Wesel: Wesel-Krimi: Wie’s Leser mögen
zuletzt aktualisiert: 23.11.2007Wesel (RPO). Regionalkrimis wie „Die Wölfin“ liegen absolut im Trend und sind gerade zu Weihnachten als Geschenk besonders beliebt. Diese Erfahrung macht jedenfalls Buchhändler Hans Langohr, Geschäftsführer von Dambeck an der Korbmacher Straße. Die RP sprach mit ihm.
Vor zehn Jahren gab es den ersten Wesel-Krimi „Der Esel“. Jetzt legen Thomas Hesse (Wesel) und Renate Wirth (Xanten) ihr neues Buch mit dem Tatort Wesel vor. Es heißt „Die Wölfin“, dreht sich um ärztliche Verantwortung in einer fiktiven Weseler Klinik, Schuld, Verstrickung und Rache. Zehn Jahre Wesel-Krimis: Die RP sprach mit Buchhändler Hans Langohr über Regionalkrimis und Leservorlieben. Er veranstaltet die Premierenlesung der „Wölfin“ am Dienstag, 27. November, um 19.30 Uhr in der Buchhandlung Dambeck, Korbmacherstraße 17.
Ist aus Sicht des Buchhändler der Trend ungebrochen, was regionale Krimis betrifft? Oder haben sich die Geschmäcker gewandelt?
Premierenlesung
In der Weseler Buchhandlung Dambeck, Korbmacherstraße 17, lesen die Autoren Renate Wirth (Xanten) und Thomas Hesse (Wesel) am Dienstag, 27. November, 19.30 Uhr, aus der „Wölfin“ vor.

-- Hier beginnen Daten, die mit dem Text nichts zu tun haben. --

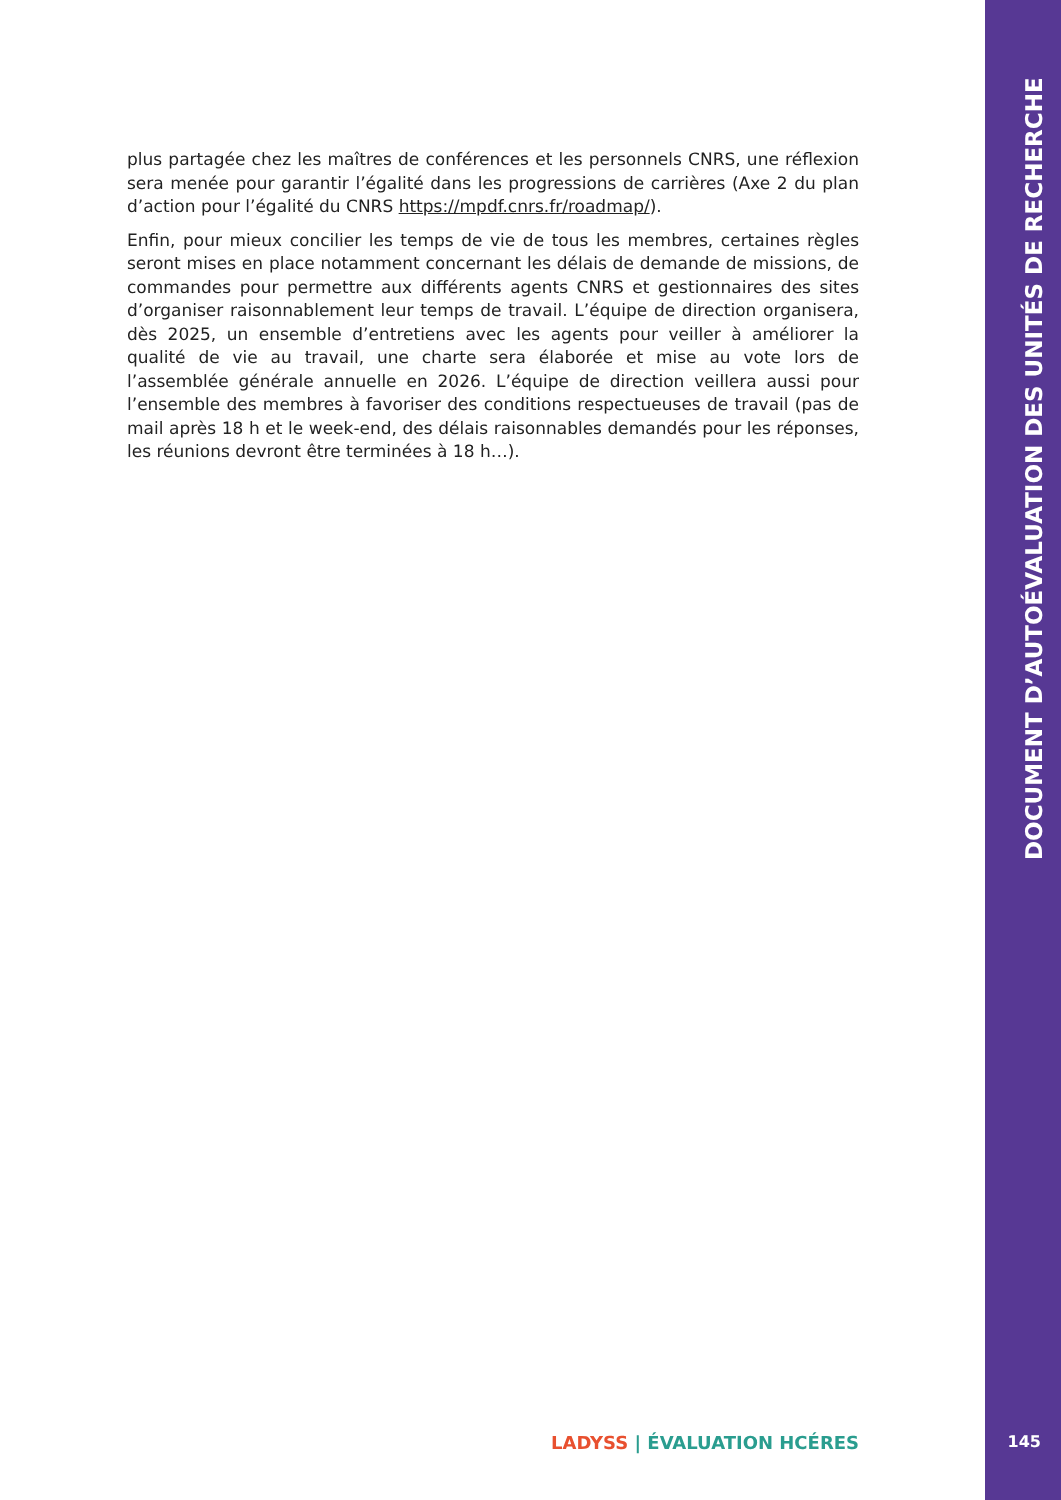plus partagée chez les maîtres de conférences et les personnels CNRS, une réflexion sera menée pour garantir l’égalité dans les progressions de carrières (Axe 2 du plan d’action pour l’égalité du CNRS https://mpdf.cnrs.fr/roadmap/).
Enfin, pour mieux concilier les temps de vie de tous les membres, certaines règles seront mises en place notamment concernant les délais de demande de missions, de commandes pour permettre aux différents agents CNRS et gestionnaires des sites d’organiser raisonnablement leur temps de travail. L’équipe de direction organisera, dès 2025, un ensemble d’entretiens avec les agents pour veiller à améliorer la qualité de vie au travail, une charte sera élaborée et mise au vote lors de l’assemblée générale annuelle en 2026. L’équipe de direction veillera aussi pour l’ensemble des membres à favoriser des conditions respectueuses de travail (pas de mail après 18 h et le week-end, des délais raisonnables demandés pour les réponses, les réunions devront être terminées à 18 h…).
DOCUMENT D’AUTOÉVALUATION DES UNITÉS DE RECHERCHE
LADYSS | ÉVALUATION HCÉRES 145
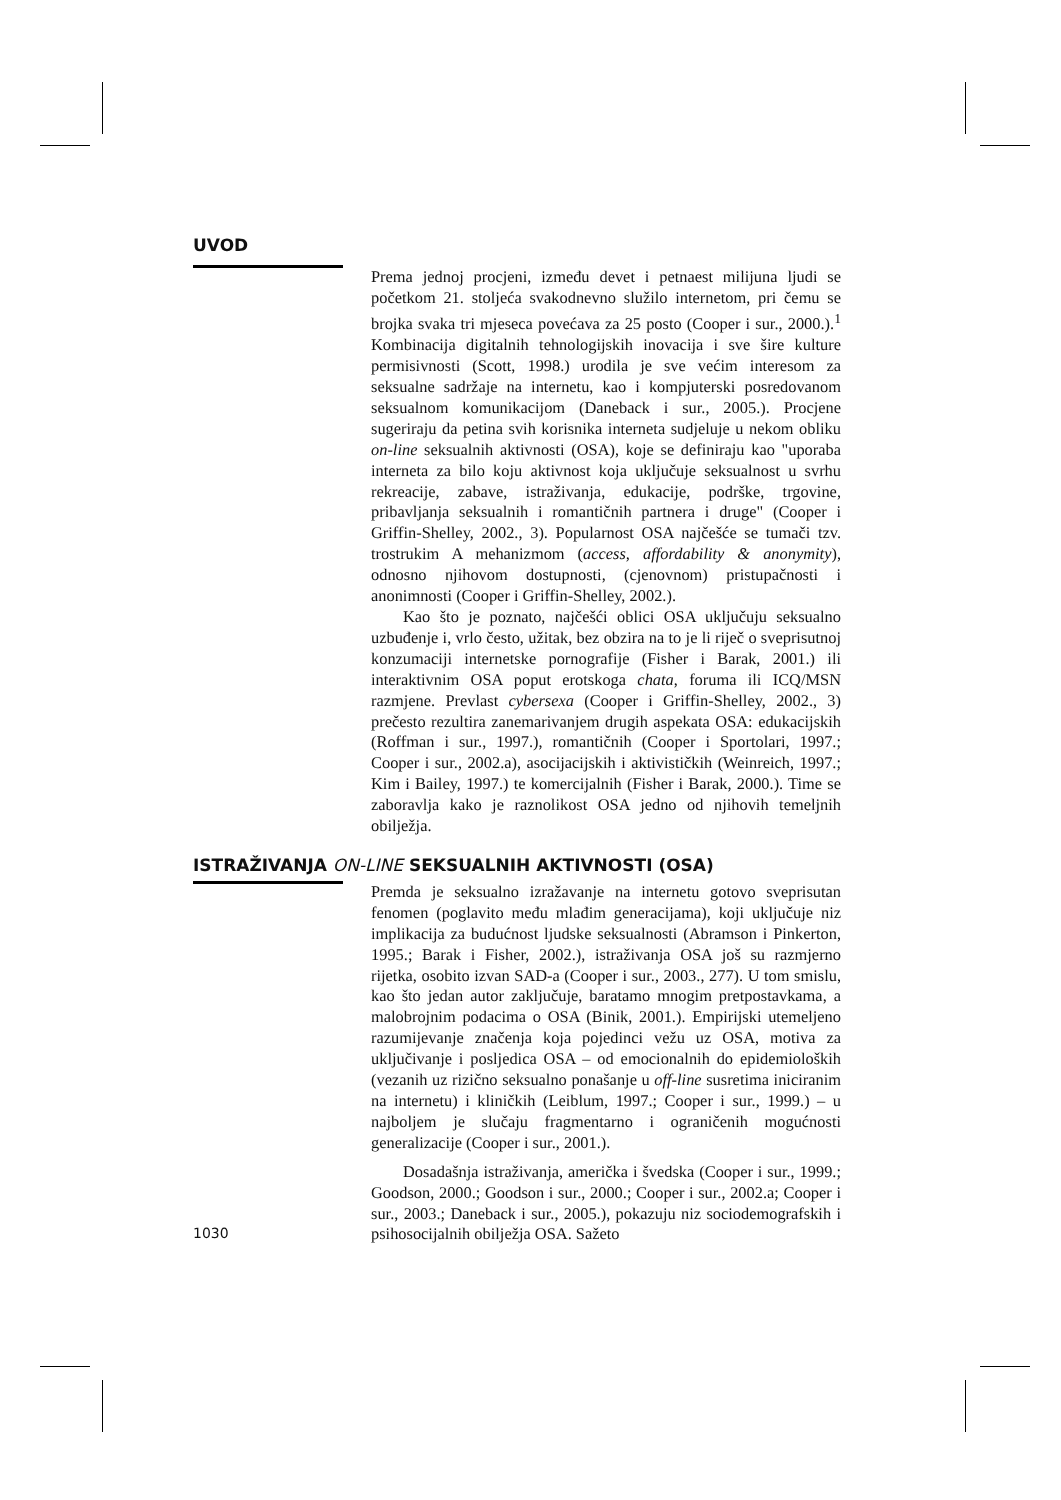UVOD
Prema jednoj procjeni, između devet i petnaest milijuna ljudi se početkom 21. stoljeća svakodnevno služilo internetom, pri čemu se brojka svaka tri mjeseca povećava za 25 posto (Cooper i sur., 2000.).<sup>1</sup> Kombinacija digitalnih tehnologijskih inovacija i sve šire kulture permisivnosti (Scott, 1998.) urodila je sve većim interesom za seksualne sadržaje na internetu, kao i kompjuterski posredovanom seksualnom komunikacijom (Daneback i sur., 2005.). Procjene sugeriraju da petina svih korisnika interneta sudjeluje u nekom obliku on-line seksualnih aktivnosti (OSA), koje se definiraju kao "uporaba interneta za bilo koju aktivnost koja uključuje seksualnost u svrhu rekreacije, zabave, istraživanja, edukacije, podrške, trgovine, pribavljanja seksualnih i romantičnih partnera i druge" (Cooper i Griffin-Shelley, 2002., 3). Popularnost OSA najčešće se tumači tzv. trostrukim A mehanizmom (access, affordability & anonymity), odnosno njihovom dostupnosti, (cjenovnom) pristupačnosti i anonimnosti (Cooper i Griffin-Shelley, 2002.).
Kao što je poznato, najčešći oblici OSA uključuju seksualno uzbuđenje i, vrlo često, užitak, bez obzira na to je li riječ o sveprisutnoj konzumaciji internetske pornografije (Fisher i Barak, 2001.) ili interaktivnim OSA poput erotskoga chata, foruma ili ICQ/MSN razmjene. Prevlast cybersexa (Cooper i Griffin-Shelley, 2002., 3) prečesto rezultira zanemarivanjem drugih aspekata OSA: edukacijskih (Roffman i sur., 1997.), romantičnih (Cooper i Sportolari, 1997.; Cooper i sur., 2002.a), asocijacijskih i aktivističkih (Weinreich, 1997.; Kim i Bailey, 1997.) te komercijalnih (Fisher i Barak, 2000.). Time se zaboravlja kako je raznolikost OSA jedno od njihovih temeljnih obilježja.
ISTRAŽIVANJA ON-LINE SEKSUALNIH AKTIVNOSTI (OSA)
Premda je seksualno izražavanje na internetu gotovo sveprisutan fenomen (poglavito među mlađim generacijama), koji uključuje niz implikacija za budućnost ljudske seksualnosti (Abramson i Pinkerton, 1995.; Barak i Fisher, 2002.), istraživanja OSA još su razmjerno rijetka, osobito izvan SAD-a (Cooper i sur., 2003., 277). U tom smislu, kao što jedan autor zaključuje, baratamo mnogim pretpostavkama, a malobrojnim podacima o OSA (Binik, 2001.). Empirijski utemeljeno razumijevanje značenja koja pojedinci vežu uz OSA, motiva za uključivanje i posljedica OSA – od emocionalnih do epidemioloških (vezanih uz rizično seksualno ponašanje u off-line susretima iniciranim na internetu) i kliničkih (Leiblum, 1997.; Cooper i sur., 1999.) – u najboljem je slučaju fragmentarno i ograničenih mogućnosti generalizacije (Cooper i sur., 2001.).
Dosadašnja istraživanja, američka i švedska (Cooper i sur., 1999.; Goodson, 2000.; Goodson i sur., 2000.; Cooper i sur., 2002.a; Cooper i sur., 2003.; Daneback i sur., 2005.), pokazuju niz sociodemografskih i psihosocijalnih obilježja OSA. Sažeto
1030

Langohr Gewandelt hat sich die Nachfrage. Sie ist stärker geworden. Aber das Angebot ist auch gewachsen. Als „Der Esel“ im Jahr 1997 erschien, gab es mit Emons und Grafit nur zwei Verlage, die regionale Kirmis anboten. Heute sind mehrere Anbieter am Markt. In der Summe sind die Regionalia stärker geworden.
Was mögen die Leser?
langohr Wir haben zwei vorherrschende Bereiche bei den Regional-krimis. Da wird in Urlaubsgegenden ermittelt. Und zweitens zählt der heimische Bereich vom Niederrhein bis hin nach Köln. Historische Stoffe sind auch beliebt. Schwerpunkt in der Beliebtheit ist natürlich der Niederrhein.
Welche Erfahrungen haben Sie mit Weseler Krimilesern ?
Langohr Das ist unterschiedlich, jeder hat seine Vorlieben. Das hat nicht unbedingt Wesel und örtlichen Lesern zu tun. Hauptsache ist, dass die erzählte Geschichte und die Qualität stimmen. Die Leser gehen da nicht so analytisch ran. Ich glaube aber, dass eine Kaufentscheidung meist Bauchsache ist.
Was halten Sie vom Begriff der neuen Heimatliteratur für den regionalen Kriminalroman?
Langohr Das klingt verkaufsfördernd und drückt die Situation griffig aus. Aber ob das wirklich so ist? Heimatliches ist jedenfalls in, siehe Jahrbuch des Kreises, Stadtarchiv, Historische Veeinigung usw. Erstaunlich ist aber auch, wie stark Krimis in der allgemeinen Belletristik gefragt sind. Das sind zwei Aspekte, die beim regionalen Kriminalroman zusammenpassen. Dazu kommt, dass viele auf Bewährtes vertrauen und lieber zum Bekannten greifen.
Regionales ist als Geschenk beliebt – sogar weltweit . . .
Langohr Ja, solche Bücher sind außerordentlich beliebte Geschenke. Gerade jetzt zu Weihnachten. Beim heimatlichen Krimi wie „Die Wölfin“ spielt oft der Aspekt mit, ein Stück Heimat zu verschenken. Etwa an Leute, die ursprünglich aus Wesel stammen und dann weggezogen sind. Ein bisschen Ironie in der Handlung über die Niederrheiner und über das Genre ist da natürlich gefragt.